The UN’s human rights chief has had enough

Tom Fletcher in Prospect:

The Hague, September 2016. The speech from the UN high commissioner for human rights was not expected to ruffle feathers. A mild appeal to our better angels and then back to the canapés—traditionally, as one UN speechwriter puts it, “we don’t use adjectives, we don’t name names.”

But instead of platitudes, Zeid Ra’ad Al Hussein called out a parade of “xenophobes, populists and racists”: Wilders, Farage, Orbán, Le Pen, Trump and—in the same breath—Islamic State (IS). He shook with rage. The room was stunned into silence, then burst into a standing ovation. One ambassador present calls it “a moment of pure authenticity, emotion and reason.” A friend calls it Zeid’s “quantum leap.” But this was not simply a frustrated UN chief shooting from the hip. “He knew exactly what he was doing,” says his wife, Sarah.

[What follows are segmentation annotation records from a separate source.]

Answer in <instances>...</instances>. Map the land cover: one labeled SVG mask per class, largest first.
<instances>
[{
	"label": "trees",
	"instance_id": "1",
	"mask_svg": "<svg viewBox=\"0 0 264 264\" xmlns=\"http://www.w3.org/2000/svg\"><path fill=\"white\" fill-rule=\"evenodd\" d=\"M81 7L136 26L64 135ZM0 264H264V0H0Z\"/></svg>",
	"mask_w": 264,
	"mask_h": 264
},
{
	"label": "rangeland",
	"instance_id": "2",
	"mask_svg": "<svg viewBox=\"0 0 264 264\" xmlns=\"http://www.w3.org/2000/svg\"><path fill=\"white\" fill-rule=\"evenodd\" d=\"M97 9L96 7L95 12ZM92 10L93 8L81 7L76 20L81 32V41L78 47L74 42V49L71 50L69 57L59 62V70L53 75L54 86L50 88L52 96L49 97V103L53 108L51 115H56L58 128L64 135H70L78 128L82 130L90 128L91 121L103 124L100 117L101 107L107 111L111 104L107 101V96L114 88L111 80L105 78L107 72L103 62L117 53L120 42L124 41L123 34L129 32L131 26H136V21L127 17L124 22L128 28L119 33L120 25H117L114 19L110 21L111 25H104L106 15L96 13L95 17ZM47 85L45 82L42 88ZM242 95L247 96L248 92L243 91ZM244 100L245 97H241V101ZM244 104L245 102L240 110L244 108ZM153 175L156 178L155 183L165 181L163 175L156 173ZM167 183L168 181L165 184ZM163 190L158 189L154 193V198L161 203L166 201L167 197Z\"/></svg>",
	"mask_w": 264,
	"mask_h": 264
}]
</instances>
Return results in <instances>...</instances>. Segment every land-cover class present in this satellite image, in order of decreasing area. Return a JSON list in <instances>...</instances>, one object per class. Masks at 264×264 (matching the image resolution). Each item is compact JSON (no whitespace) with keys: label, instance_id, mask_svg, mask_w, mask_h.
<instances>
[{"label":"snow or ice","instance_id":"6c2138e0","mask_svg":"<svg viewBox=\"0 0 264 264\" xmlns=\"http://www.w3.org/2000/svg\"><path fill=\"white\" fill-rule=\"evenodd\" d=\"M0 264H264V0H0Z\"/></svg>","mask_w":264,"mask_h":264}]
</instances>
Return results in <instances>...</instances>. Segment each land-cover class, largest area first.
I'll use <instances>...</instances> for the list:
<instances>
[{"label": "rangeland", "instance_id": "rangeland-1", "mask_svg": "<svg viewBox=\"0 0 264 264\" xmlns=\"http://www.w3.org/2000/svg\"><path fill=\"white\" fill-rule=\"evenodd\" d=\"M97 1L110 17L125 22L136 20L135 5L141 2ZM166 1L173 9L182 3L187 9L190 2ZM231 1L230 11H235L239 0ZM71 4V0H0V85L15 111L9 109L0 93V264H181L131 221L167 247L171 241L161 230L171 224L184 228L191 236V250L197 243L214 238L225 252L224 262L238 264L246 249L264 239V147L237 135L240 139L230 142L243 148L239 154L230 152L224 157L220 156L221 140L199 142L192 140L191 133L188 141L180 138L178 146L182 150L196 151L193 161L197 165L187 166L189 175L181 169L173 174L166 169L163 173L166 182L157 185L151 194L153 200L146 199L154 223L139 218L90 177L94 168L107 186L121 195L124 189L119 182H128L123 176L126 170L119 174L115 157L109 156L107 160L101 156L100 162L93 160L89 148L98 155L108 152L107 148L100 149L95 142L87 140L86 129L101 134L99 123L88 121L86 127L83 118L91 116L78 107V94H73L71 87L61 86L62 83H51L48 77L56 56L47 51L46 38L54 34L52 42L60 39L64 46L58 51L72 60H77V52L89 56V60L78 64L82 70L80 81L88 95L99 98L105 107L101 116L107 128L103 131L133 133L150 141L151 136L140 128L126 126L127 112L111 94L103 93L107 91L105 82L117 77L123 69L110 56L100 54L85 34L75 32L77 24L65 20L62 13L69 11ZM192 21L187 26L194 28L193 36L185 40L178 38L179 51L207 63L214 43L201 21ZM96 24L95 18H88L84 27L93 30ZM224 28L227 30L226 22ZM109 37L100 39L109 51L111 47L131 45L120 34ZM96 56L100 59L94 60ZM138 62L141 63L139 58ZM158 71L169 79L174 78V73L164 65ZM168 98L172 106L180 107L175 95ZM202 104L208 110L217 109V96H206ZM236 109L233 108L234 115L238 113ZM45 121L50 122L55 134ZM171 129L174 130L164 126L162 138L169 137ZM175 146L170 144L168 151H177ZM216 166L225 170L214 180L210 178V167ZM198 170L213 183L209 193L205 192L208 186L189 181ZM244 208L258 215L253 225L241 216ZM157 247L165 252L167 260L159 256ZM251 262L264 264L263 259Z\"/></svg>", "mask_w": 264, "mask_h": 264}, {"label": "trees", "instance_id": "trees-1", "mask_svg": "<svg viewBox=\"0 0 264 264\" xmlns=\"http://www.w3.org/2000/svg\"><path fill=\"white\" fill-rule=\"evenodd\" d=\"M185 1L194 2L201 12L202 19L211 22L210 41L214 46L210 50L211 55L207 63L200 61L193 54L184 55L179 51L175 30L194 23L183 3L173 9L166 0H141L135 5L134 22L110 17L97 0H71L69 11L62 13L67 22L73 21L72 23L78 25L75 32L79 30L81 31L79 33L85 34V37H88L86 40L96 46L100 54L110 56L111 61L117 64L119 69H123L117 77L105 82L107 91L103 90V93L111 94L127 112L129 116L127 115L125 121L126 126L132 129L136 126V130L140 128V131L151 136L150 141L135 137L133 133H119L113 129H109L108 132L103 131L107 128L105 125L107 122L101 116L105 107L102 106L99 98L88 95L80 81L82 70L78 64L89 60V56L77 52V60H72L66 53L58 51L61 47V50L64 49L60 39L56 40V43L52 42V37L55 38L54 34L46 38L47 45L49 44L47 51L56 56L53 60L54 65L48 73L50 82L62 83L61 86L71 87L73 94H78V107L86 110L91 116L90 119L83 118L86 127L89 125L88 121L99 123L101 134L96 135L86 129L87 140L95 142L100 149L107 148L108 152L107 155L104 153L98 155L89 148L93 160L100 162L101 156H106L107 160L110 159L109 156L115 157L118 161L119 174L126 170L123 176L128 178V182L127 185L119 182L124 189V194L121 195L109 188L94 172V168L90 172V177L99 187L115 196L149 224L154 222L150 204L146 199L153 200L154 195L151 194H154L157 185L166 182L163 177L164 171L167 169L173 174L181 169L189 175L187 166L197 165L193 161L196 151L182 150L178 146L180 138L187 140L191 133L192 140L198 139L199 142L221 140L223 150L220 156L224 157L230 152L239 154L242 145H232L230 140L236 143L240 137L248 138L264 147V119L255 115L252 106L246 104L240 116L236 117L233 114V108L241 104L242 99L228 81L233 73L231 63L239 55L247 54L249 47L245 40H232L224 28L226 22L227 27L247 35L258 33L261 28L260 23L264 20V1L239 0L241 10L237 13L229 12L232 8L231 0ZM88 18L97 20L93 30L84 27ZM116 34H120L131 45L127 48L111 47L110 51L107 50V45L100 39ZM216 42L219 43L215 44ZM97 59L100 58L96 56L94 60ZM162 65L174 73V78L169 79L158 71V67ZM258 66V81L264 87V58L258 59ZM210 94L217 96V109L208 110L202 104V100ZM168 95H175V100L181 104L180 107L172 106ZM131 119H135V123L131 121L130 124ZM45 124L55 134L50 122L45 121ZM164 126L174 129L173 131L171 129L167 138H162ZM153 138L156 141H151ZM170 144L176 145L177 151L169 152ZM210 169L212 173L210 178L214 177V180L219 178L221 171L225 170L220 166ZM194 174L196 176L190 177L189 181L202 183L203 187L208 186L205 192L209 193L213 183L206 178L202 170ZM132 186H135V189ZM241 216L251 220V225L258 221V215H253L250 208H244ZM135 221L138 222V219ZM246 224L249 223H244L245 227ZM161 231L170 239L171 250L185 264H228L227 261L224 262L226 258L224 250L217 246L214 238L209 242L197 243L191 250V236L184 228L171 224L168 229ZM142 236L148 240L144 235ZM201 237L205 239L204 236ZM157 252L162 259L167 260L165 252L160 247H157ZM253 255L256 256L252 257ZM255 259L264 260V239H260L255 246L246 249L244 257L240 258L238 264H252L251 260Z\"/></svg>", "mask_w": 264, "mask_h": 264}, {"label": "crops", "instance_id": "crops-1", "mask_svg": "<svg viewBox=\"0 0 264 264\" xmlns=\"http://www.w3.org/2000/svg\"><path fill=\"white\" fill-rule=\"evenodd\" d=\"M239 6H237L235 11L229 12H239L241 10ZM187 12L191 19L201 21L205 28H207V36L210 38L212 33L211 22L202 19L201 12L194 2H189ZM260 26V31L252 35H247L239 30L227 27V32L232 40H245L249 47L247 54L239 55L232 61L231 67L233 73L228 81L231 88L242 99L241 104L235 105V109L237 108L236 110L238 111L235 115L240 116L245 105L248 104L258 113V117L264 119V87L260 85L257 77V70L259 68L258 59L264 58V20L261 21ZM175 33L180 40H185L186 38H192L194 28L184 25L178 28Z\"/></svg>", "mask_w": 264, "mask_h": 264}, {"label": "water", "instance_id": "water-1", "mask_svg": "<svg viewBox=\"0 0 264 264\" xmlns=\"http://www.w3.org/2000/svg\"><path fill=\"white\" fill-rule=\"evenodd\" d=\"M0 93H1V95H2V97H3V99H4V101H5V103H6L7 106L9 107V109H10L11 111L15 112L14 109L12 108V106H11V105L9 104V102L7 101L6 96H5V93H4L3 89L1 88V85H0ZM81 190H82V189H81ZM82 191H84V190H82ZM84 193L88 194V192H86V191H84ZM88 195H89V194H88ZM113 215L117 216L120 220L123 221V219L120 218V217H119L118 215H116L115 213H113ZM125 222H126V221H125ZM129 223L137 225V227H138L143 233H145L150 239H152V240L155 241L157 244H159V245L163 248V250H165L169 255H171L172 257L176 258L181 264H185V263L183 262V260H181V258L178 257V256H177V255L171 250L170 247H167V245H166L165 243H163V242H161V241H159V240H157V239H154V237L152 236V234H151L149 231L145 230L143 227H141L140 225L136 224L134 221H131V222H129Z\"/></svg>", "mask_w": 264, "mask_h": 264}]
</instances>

There is an air of battered decency to the UN’s top official on human rights. Partly jet lag and the debilitating wade through undrained swamps of bureaucratic treacle. Partly bearing witness to the worst of humanity. As a junior UN official in Bosnia, he was profoundly marked by the sight of the skull of a child as a trophy on a warlord’s car. In a recent statement on Myanmar, he asked: “What kind of hatred could make a man stab a baby crying out for his mother’s milk. And for the mother to witness this murder while she is being gang-raped by security forces who should be protecting her?”

But the weariness is also something deeper. This is a man watching his worldview come under relentless assault. Zeid was a global citizen before the idea went in and then out of fashion.